Empresários aprovam Aventura Segura

O Programa Aventura Segura foi criado há três anos, com o objetivo de melhorar a qualidade, a segurança e a competitividade de profissionais e empresas que atuam no Turismo de Aventura. Até agora, 3,8 mil pessoas receberam capacitação, 16 destinos foram estruturados e cem empresas estão em processo de certificação.
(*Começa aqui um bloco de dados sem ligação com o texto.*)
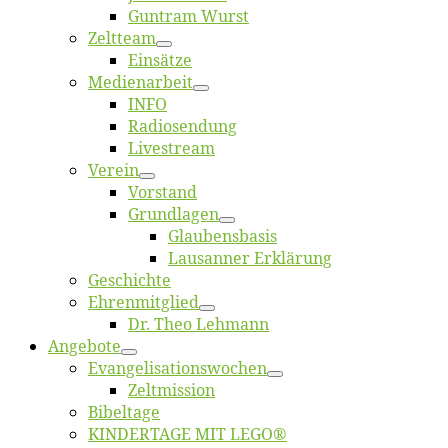
Gun­tram Wurst
Zelt­team
Ein­sät­ze
Me­di­en­ar­beit
INFO
Ra­dio­sen­dung
Live­stream
Ver­ein
Vor­stand
Grund­la­gen
Glaubens­ba­sis
Lausan­ner Erklärung
Ge­schich­te
Eh­ren­mit­glied
Dr. Theo Lehmann
An­ge­bo­te
Evangelisa­tions­wo­chen
Zelt­mis­si­on
Bi­bel­ta­ge
KINDERTAGE MIT LEGO®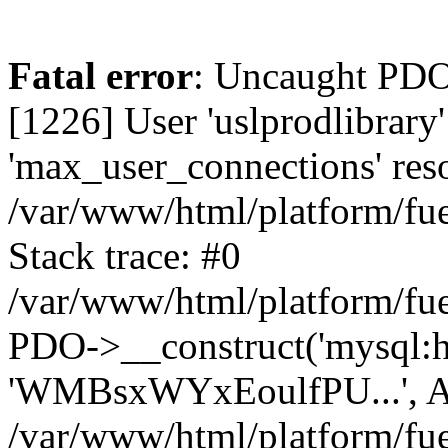
Fatal error
: Uncaught PD
[1226] User 'uslprodlibrary
'max_user_connections' reso
/var/www/html/platform/fue
Stack trace: #0
/var/www/html/platform/fue
PDO->__construct('mysql:host
'WMBsxWYxEoulfPU...', A
/var/www/html/platform/fue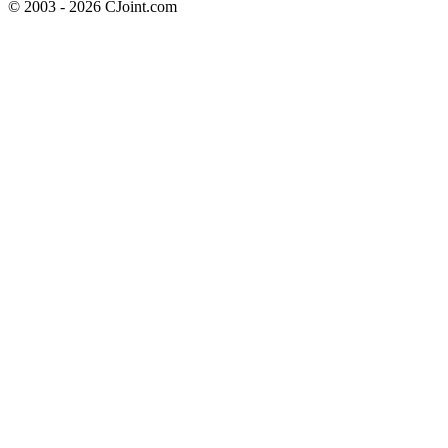
© 2003 - 2026 CJoint.com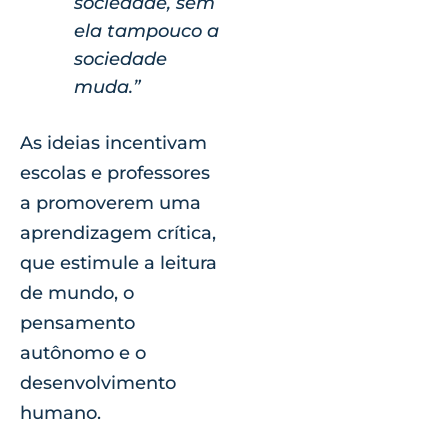
sociedade, sem
ela tampouco a
sociedade
muda.”
As ideias incentivam
escolas e professores
a promoverem uma
aprendizagem crítica,
que estimule a leitura
de mundo, o
pensamento
autônomo e o
desenvolvimento
humano.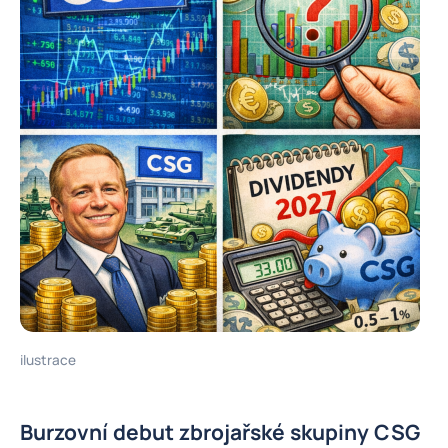
ilustrace
Burzovní debut zbrojařské skupiny CSG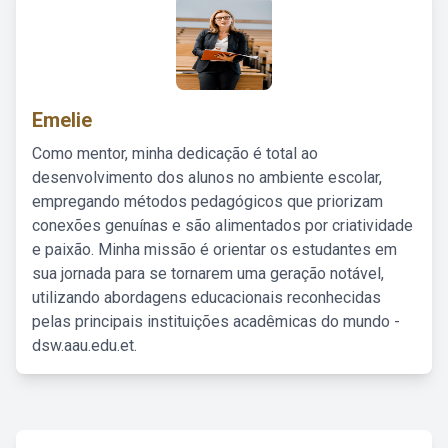
Emelie
Como mentor, minha dedicação é total ao
desenvolvimento dos alunos no ambiente escolar,
empregando métodos pedagógicos que priorizam
conexões genuínas e são alimentados por criatividade
e paixão. Minha missão é orientar os estudantes em
sua jornada para se tornarem uma geração notável,
utilizando abordagens educacionais reconhecidas
pelas principais instituições acadêmicas do mundo -
dsw.aau.edu.et.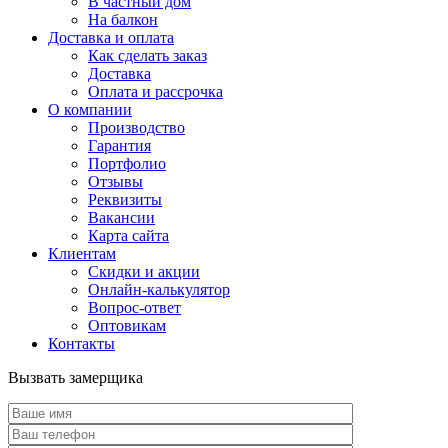
В частный дом
На балкон
Доставка и оплата
Как сделать заказ
Доставка
Оплата и рассрочка
О компании
Производство
Гарантия
Портфолио
Отзывы
Реквизиты
Вакансии
Карта сайта
Клиентам
Скидки и акции
Онлайн-калькулятор
Вопрос-ответ
Оптовикам
Контакты
Вызвать замерщика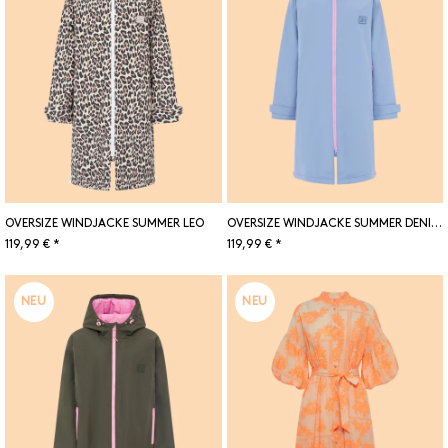
OVERSIZE WINDJACKE SUMMER LEO
OVERSIZE WINDJACKE SUMMER DENIM BLUE
119,99 € *
119,99 € *
NEU
NEU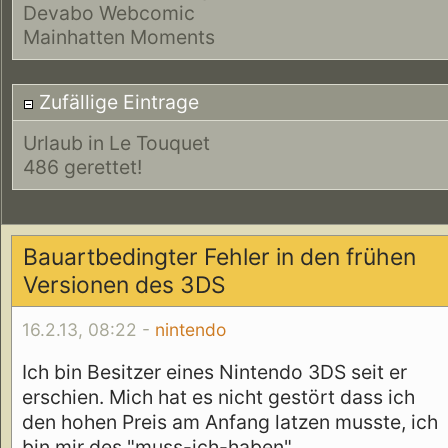
Devabo Webcomic
Mainhatten Moments
Zufällige Eintrage
Urlaub in Le Touquet
486 gerettet!
Bauartbedingter Fehler in den frühen
Versionen des 3DS
16.2.13, 08:22 -
nintendo
Ich bin Besitzer eines Nintendo 3DS seit er
erschien. Mich hat es nicht gestört dass ich
den hohen Preis am Anfang latzen musste, ich
bin mir des "muss-ich-haben"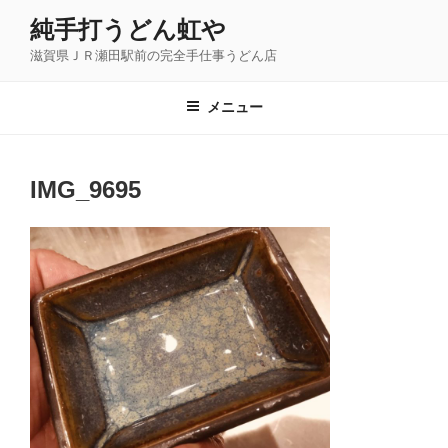
コ
純手打うどん虹や
ン
滋賀県ＪＲ瀬田駅前の完全手仕事うどん店
テ
ン
ツ
メニュー
へ
ス
キ
IMG_9695
ッ
プ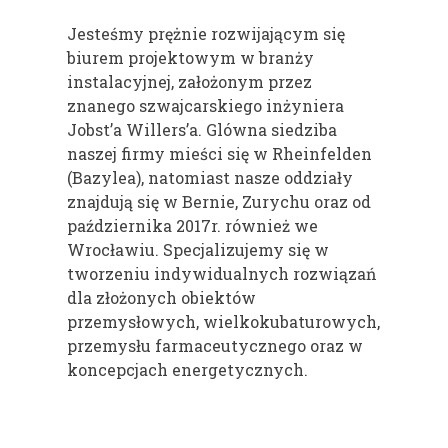
Jesteśmy prężnie rozwijającym się
biurem projektowym w branży
instalacyjnej, założonym przez
znanego szwajcarskiego inżyniera
Jobst’a Willers’a. Glówna siedziba
naszej firmy mieści się w Rheinfelden
(Bazylea), natomiast nasze oddziały
znajdują się w Bernie, Zurychu oraz od
października 2017r. również we
Wrocławiu. Specjalizujemy się w
tworzeniu indywidualnych rozwiązań
dla złożonych obiektów
przemysłowych, wielkokubaturowych,
przemysłu farmaceutycznego oraz w
koncepcjach energetycznych.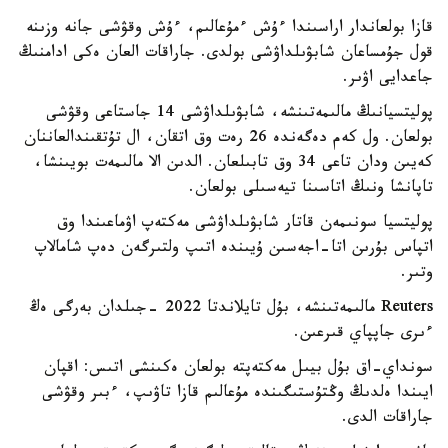
قازا بولعاندار اراسىندا ءۇش ءمۇعالىم، ءۇش وقۋشى جانە وزىنە
قول جۇمساعان شابۋىلداۋشى بولدى. جاراقات العان ەكى ادامنىڭ
جاعدايى اۋىر.
پوليتسيانىڭ مالىمەتىنشە، شابۋىلداۋشى 14 جاستاعى وقۋشى
بولعان. ول كەم دەگەندە 26 رەت وق اتقان، ال تۇتقىندالعاننان
كەيىن ودان تاعى 34 وق تابىلعان. الدىن الا مالىمەت بويىنشا،
تاپانشا ونىڭ اتاسىنا تيەسىلى بولعان.
پوليتسيا سونىمەن قاتار شابۋىلداۋشى مەكتەپ اۋماعىندا وق
اتپاس بۇرىن اتا-اجەسىن ۇيىندە اتىپ ولتىرگەن دەپ شامالاپ
وتىر.
Reuters مالىمەتىنشە، بۇل تايلاندتا 2022 -جىلدان بەرگى ەڭ
ءىرى جاپپاي قىرعىن.
سونداي-اق بۇل بيىل مەكتەپتە بولعان ەكىنشى اتىس: اقپان
ايىندا ەلدىڭ وڭتۇستىگىندە مۇعالىم قازا تاۋىپ، ءبىر وقۋشى
جاراقات الدى.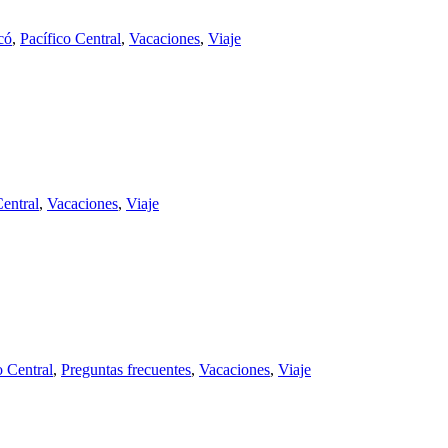
có
,
Pacífico Central
,
Vacaciones
,
Viaje
Central
,
Vacaciones
,
Viaje
o Central
,
Preguntas frecuentes
,
Vacaciones
,
Viaje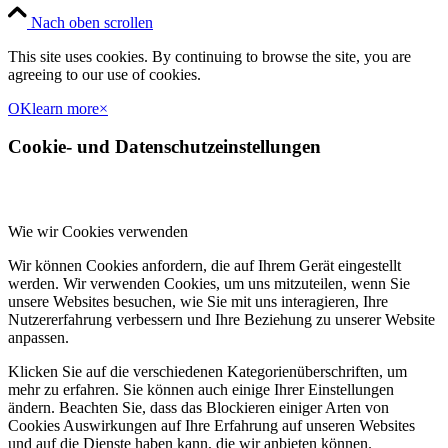
Nach oben scrollen
This site uses cookies. By continuing to browse the site, you are
agreeing to our use of cookies.
OK
learn more
×
Cookie- und Datenschutzeinstellungen
Wie wir Cookies verwenden
Wir können Cookies anfordern, die auf Ihrem Gerät eingestellt
werden. Wir verwenden Cookies, um uns mitzuteilen, wenn Sie
unsere Websites besuchen, wie Sie mit uns interagieren, Ihre
Nutzererfahrung verbessern und Ihre Beziehung zu unserer Website
anpassen.
Klicken Sie auf die verschiedenen Kategorienüberschriften, um
mehr zu erfahren. Sie können auch einige Ihrer Einstellungen
ändern. Beachten Sie, dass das Blockieren einiger Arten von
Cookies Auswirkungen auf Ihre Erfahrung auf unseren Websites
und auf die Dienste haben kann, die wir anbieten können.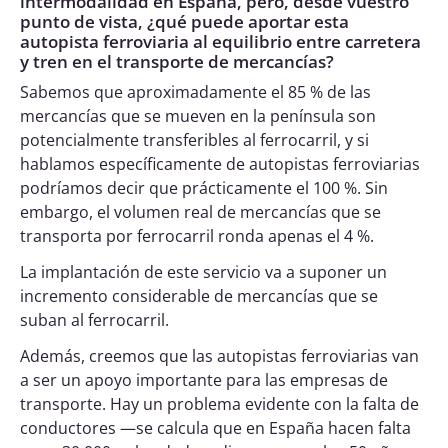
intermodalidad en España, pero, desde vuestro
punto de vista, ¿qué puede aportar esta
autopista ferroviaria al equilibrio entre carretera
y tren en el transporte de mercancías?
Sabemos que aproximadamente el 85 % de las
mercancías que se mueven en la península son
potencialmente transferibles al ferrocarril, y si
hablamos específicamente de autopistas ferroviarias
podríamos decir que prácticamente el 100 %. Sin
embargo, el volumen real de mercancías que se
transporta por ferrocarril ronda apenas el 4 %.
La implantación de este servicio va a suponer un
incremento considerable de mercancías que se
suban al ferrocarril.
Además, creemos que las autopistas ferroviarias van
a ser un apoyo importante para las empresas de
transporte. Hay un problema evidente con la falta de
conductores —se calcula que en España hacen falta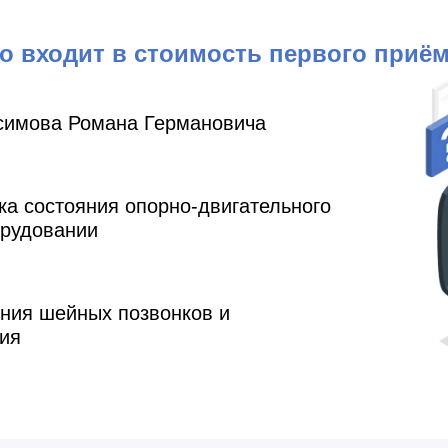
о входит в стоимость первого приё
симова Романа Германовича
ка состояния опорно-двигательного
орудовании
ния шейных позвонков и
ия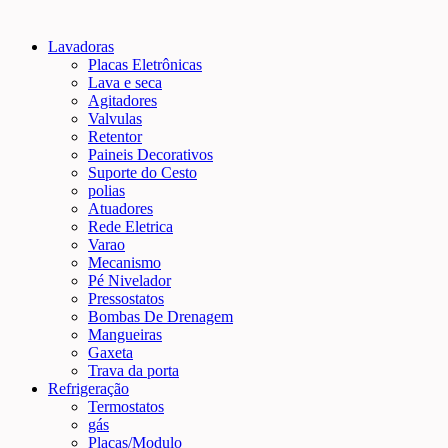
Lavadoras
Placas Eletrônicas
Lava e seca
Agitadores
Valvulas
Retentor
Paineis Decorativos
Suporte do Cesto
polias
Atuadores
Rede Eletrica
Varao
Mecanismo
Pé Nivelador
Pressostatos
Bombas De Drenagem
Mangueiras
Gaxeta
Trava da porta
Refrigeração
Termostatos
gás
Placas/Modulo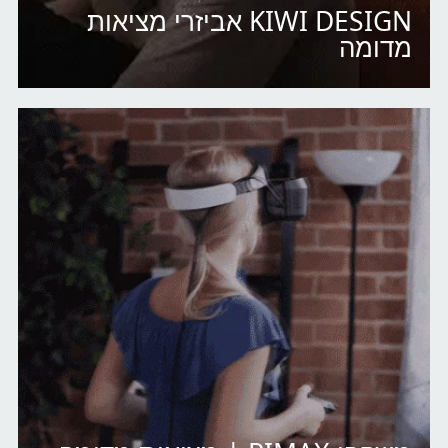
KIWI DESIGN אביזרי מציאות
מדומה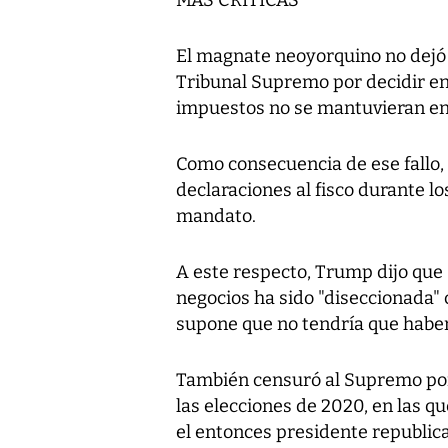
MÁS CRÍTICAS
El magnate neoyorquino no dejó t
Tribunal Supremo por decidir e
impuestos no se mantuvieran en 
Como consecuencia de ese fallo, 
declaraciones al fisco durante lo
mandato.
A este respecto, Trump dijo que 
negocios ha sido "diseccionada" c
supone que no tendría que haber
También censuró al Supremo por 
las elecciones de 2020, en las q
el entonces presidente republic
Além dos números, a avaliação dos empresários participantes também mostra o sucesso do programa.
Vanessa Almeida, por exemplo, é sócia da Nas Alturas. Apelidada de “Nasa” pelos clientes, a empresa está localizada na Chapada Diamantina, em Lençóis (BA). Vanessa e dois amigos eram guias de turismo e decidiram abrir o próprio negócio há cinco anos. No início, eram apenas cinco funcionários. Hoje, a Nasa emprega, direta e indiretamente, cerca de 30 pessoas e recebe aproximadamente 300 pessoas, por mês.
A empresária disse que a existência da Nasa é divida em dois momentos: antes e depois do Aventura Segura. “Minha empresa nasceu de novo depois desse programa. Antes, a gente tinha uma noção do que fazia. Agora, temos certeza do que estamos fazendo. Trabalhamos em cima de normas e padrões”, explicou.
Outro benefício gerado, segundo ela, foi a fidelização do público: “Os clientes saem vendendo o meu produto, é ótimo. Um americano já me disse que não encontrou esse tipo de serviço nem nos Estados Unidos”. A Nas Alturas oferece varias modalidades de aventura – caminhada, escalada, trekking, trilha, dentre outros. As atividades são planejadas de forma personalizada, de acordo com o perfil do cliente. Há passeios para todos os tipos de público.
Já Rafael Ciquella é dono da Rema Rios – Turismo de Aventura, que fica no Vale do Itajaí, em SC. Ele atua no mercado 1997, atuava como condutor e abriu a própria empresa em 2003. O Rafting no rio Itajaí-Açu é a principal atividade da sua empresa, que também oferece cachoeirismo, canionismo, trilhas e passeios de bicicleta.
Ciquella conta que em 2003, o segmento começou a passar por uma forte queda de demanda, que chagava a 20% ao ano. “Perdemos muitos, clientes. Mas o Aventura Segura resgatou esse público, nós vimos uma luz no meio do túnel”, relata. De acordo com o empresário o maior problema era a falta de políticas públicas e parâmetros de segurança e mercado. “O programa fez tudo isso, nós começamos a nos enxergar como uma atividade geradora de renda e emprego”. Atualmente, Turismo de Aventura tem 24 normas técnicas no âmbito da ABNT.
O rio Itajaí-Açu é o melhor rio do Brasil para a prática do esporte, e está entre os 10 melhores do mundo. No entanto, devido às baixas temperaturas de Santa Catarina, a região tem um período de sazonalidade que chega a cinco meses. Apesar disso, a Rema Rios recebe quatro mil pessoas por ano, em média.

Investimentos em aventura

O coordenador geral de Qualificação e Certificação do MTur, Luciano Paixão, lembrou que, por meio do programa, o Ministério do Turismo já investiu R$ 12 milhões no segmento. “O Aventura Segura foi criado porque identificamos a necessidade de organizar o segmento. Ao todo, mobilizamos cerca de quatro mil pessoas, para que as empresas envolvidas possam adquirir a certificação e trabalhar com segurança”, disse.
O Aventura Segura é desenvolvido pelo MTur, em parceria com a Abeta (Associação Brasileira das Empresas de Ecoturismo e Turismo de Aventura) e o Sebrae.